Frog Net News For January 23rd, 2017

New Castle City police arrested a man in connection with a shooting that took place Saturday morning.Police identified the shooter as 26-year-old Michael Cox Jr. of New Castle. WFMJ-TV reports The incident happened in the 500 block of West Washington Street around 2:30 a.m. Police say a man called 9-1-1, saying he’d been shot, and they arrived to find him shot in the head. The 34 year old man was flown to UPMC Presbyterian Hospital in Pittsburgh. Cox is charged with criminal attempted homicide, aggravated assault, recklessly endangering another person, and simple assault.

Police are investigating a possible mobile methamphetamine lab in Hopewell. Crews were called to Brodhead Road Saturday for a report of suspicious activity and took one person into custody. Pizza Masters and a store in the Brodhead Road shopping plaza closed early but no homes were evacuated. More information is expected today.
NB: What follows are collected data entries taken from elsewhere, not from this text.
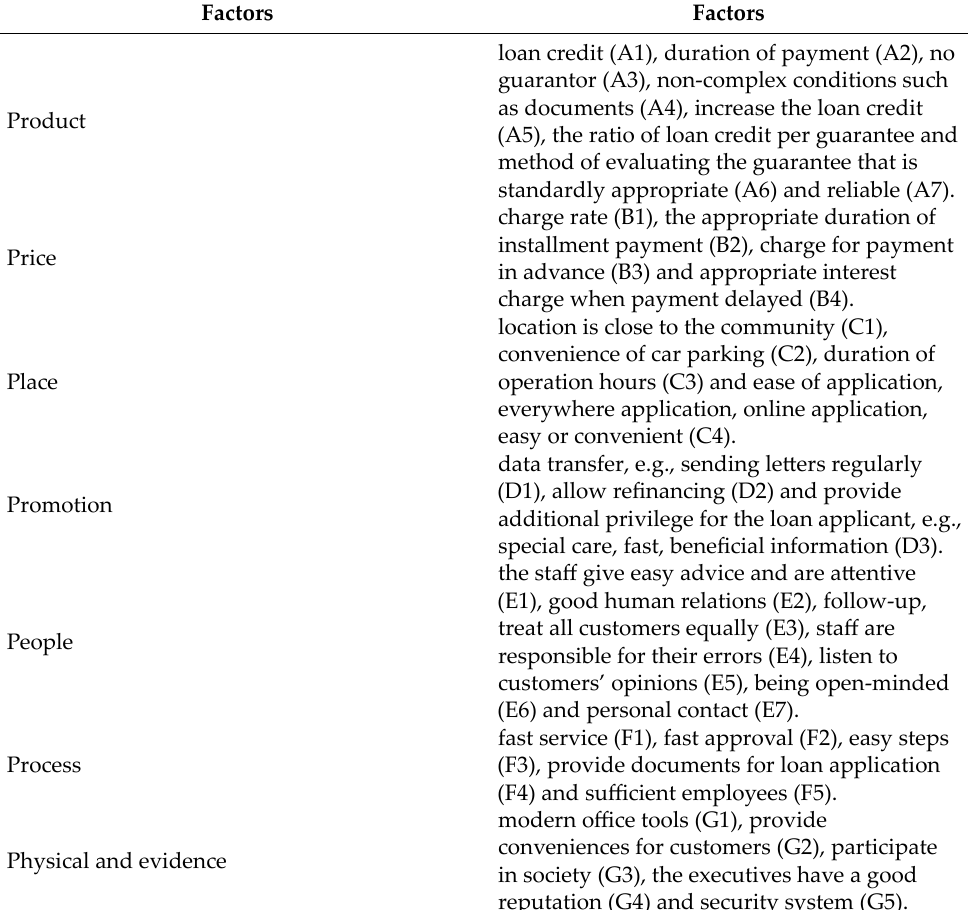
Table 9. Preference factors for hybrid decision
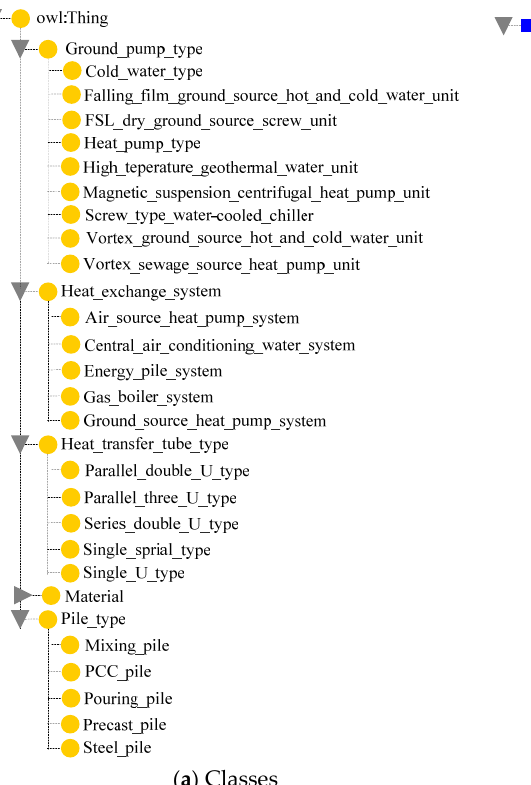
Figure 5. The developed ontology in the protégé-OWL 5.2.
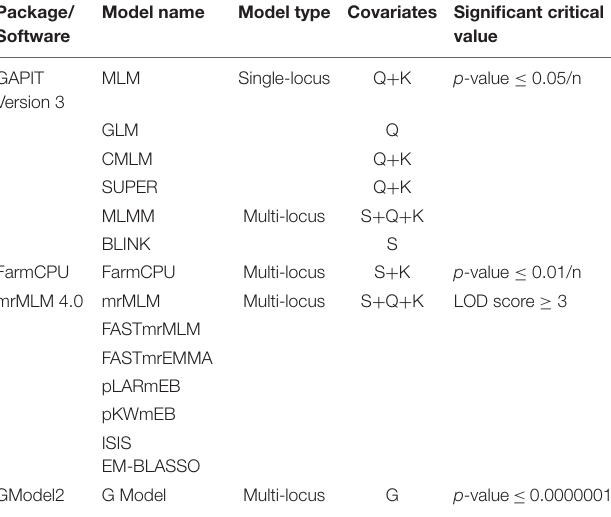
TABLE 1 | Models used for GWAS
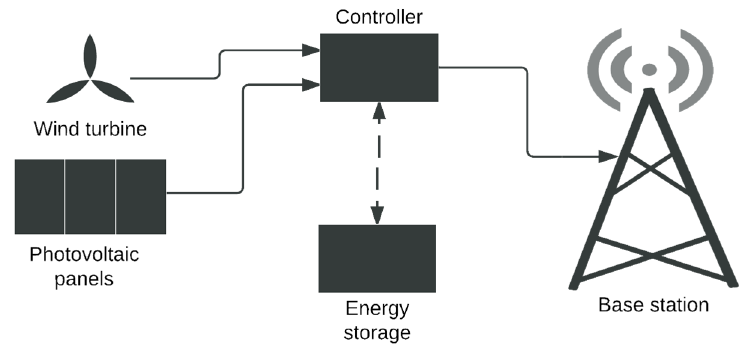
Figure 2. Typical configuration of a hybrid PV-wind system in a base station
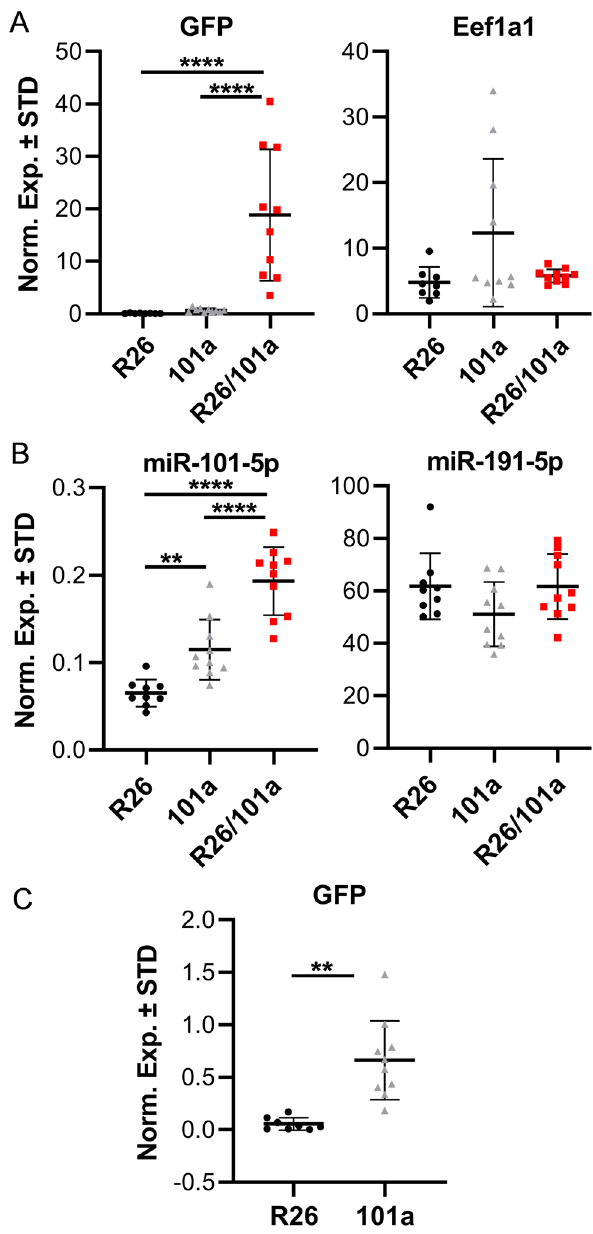
Figure 5. miR-101a expression is induced in male mice. Femora (left) were collected from R26 control, miR- 101a control, and miR-101a over-expressing (R26/101) male mice treated with doxycycline from inception to sacrifice (8 weeks). RNA ( A ) and miRNA ( B ) RT-qPCR analysis of all three mouse cohorts as well as RT-qPCR assessment for GFP in two control groups ( C ) (same values as in A) (n = 8 to 10, mean ± STD) are shown. **p < 0.01 and ****p < 0.0001. We note that miR-191-5p was arbitrarily included as a representative miRNA to reflect selectivity in modulations in the expression of miR-101-5p. MiRNA expression levels are presented using miR-103a-3p as internal control for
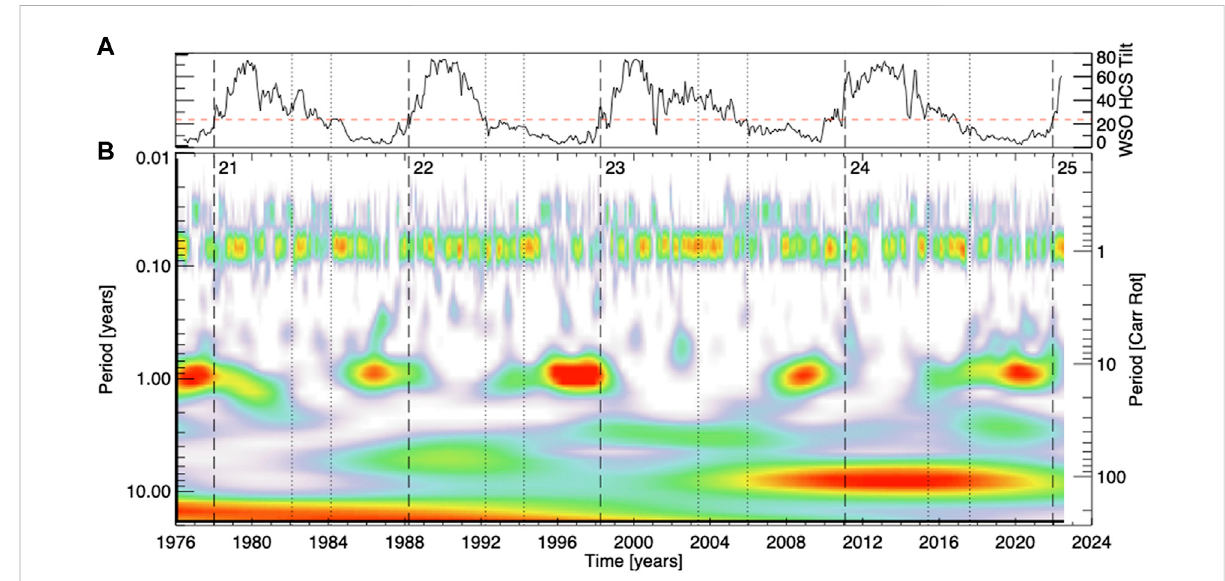
FIGURE 5 (A) ThetiltangleoftheHeliosphericcurrentsheetasmeasuredbytheWSO. (B) Morletwaveletmapoftheinterplanetarymagnetic fi eldpolarity 1976 – 2022showingperiodicities from4 days to22 years. As inFigures 2, 3,thevertical dashed linesshown ineach panel mark thetimes of theHale Cycle termination events studied byM2019; thedotted vertical lines correspond to 0.4 and 0.6 of thecycles ’ duration from terminator to terminator ( cf. Leamon et al., 1969). The dashed horizontal line in the HCS tilt panel is drawn at 23.4 ° ; exceeding this value is a reasonable scalar proxy for the Hale Cycle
Two people are facing charges for allegedly selling heroin laced with carfentanil in Beaver County. Reginald Davis and Hakeem Stuckey were arrested last week for selling narcotics resulting in death. Both are also facing similar charges for incidents last year.  Carfentanil is a thousand times stronger than morphine and a dose the size of a grain of sand can be fatal.

Officials are confirming that high levels of lead have been found in the drinking water at a Butler County school.  The Butler District recently sent a letter to parents of children at Summit Township Elementary alerting them to the situation.  Elevated lead readings were first discovered in September but the results were allegedly not shared with Superintendent Dr. Dale Lumley, until last week.  Lumley says the district’s response was “untimely and inadequate.”  Bottled water is being used until further notice.
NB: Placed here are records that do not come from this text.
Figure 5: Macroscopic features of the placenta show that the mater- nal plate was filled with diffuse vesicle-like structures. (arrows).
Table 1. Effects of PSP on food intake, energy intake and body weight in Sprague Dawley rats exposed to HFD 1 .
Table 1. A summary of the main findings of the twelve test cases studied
Work on a long-anticipated replacement of the 101-year-old Koppel bridge will begin Jan 30. According to the Ellwood City Ledger drivers using the bridge will be subject to lane restrictions to accomodate work crews clearing trees and access roads.  The estimated cost of the project is $27.58 million. PennDot officials said the new bridge is expected to be open by the end of 2018, but work at the site is expected to continue until early June 2019. The existing bridge, which carries Route 351 over the Beaver River between Koppel and North Sewickley Township, was built in 1915.

Hundreds of people won’t be punching the time clock today at General Motors’ plant in Lordstown, Ohio.  The automaker has suspended the third shift at the assembly plant, putting more than 12-hundred people out of work.  GM officials say they’re cutting back because of slow sales of the Lordstown-built Chevy Cruze.

Officials are estimating that about 25-thousand people attended the Women’s March on Pittsburgh.  A rally was held at the City County Building on Grant Street Saturday and Mayor Bill Peduto attended tweeting he was proud to march with his sisters.  The event was one of many that took place all over the country in an effort to show support for equal rights on the heels of Donald Trump’s inauguration.

Pennsylvania legislators are pushing for legislation to ban so-called “conversion therapy” for teens. The controversial practice to change a person’s sexual orientation has already been banned in New Jersey and several other states. A joint news conference was held last Thursday in Philadelphia involving Brian Sims, the first openly-gay elected state legislator in state history. Sims is one of the sponsors of a bill that has already been introduced.

Several fire companies battled a fire in Sharon early Saturday moring. The blaze broke out at a structure in the 300 block of North Water Street, that was home to the former Zoo bar.  Sharon firefighters went inside the building, but were forced back because of the size of the fire and unsafe conditions. Six other fire companies helped fight the fire.  No injuries were reported.

West Penn Power customers are going to see a price increase for electric service.  A settlement was approved by Pennsylvania’s Public Utility Commission last week allowing a seven-percent bump.  A FirstEnergy spokesperson says the move will give the company the resources and technology needed to enhance the infrastructure and provide reliable electric service.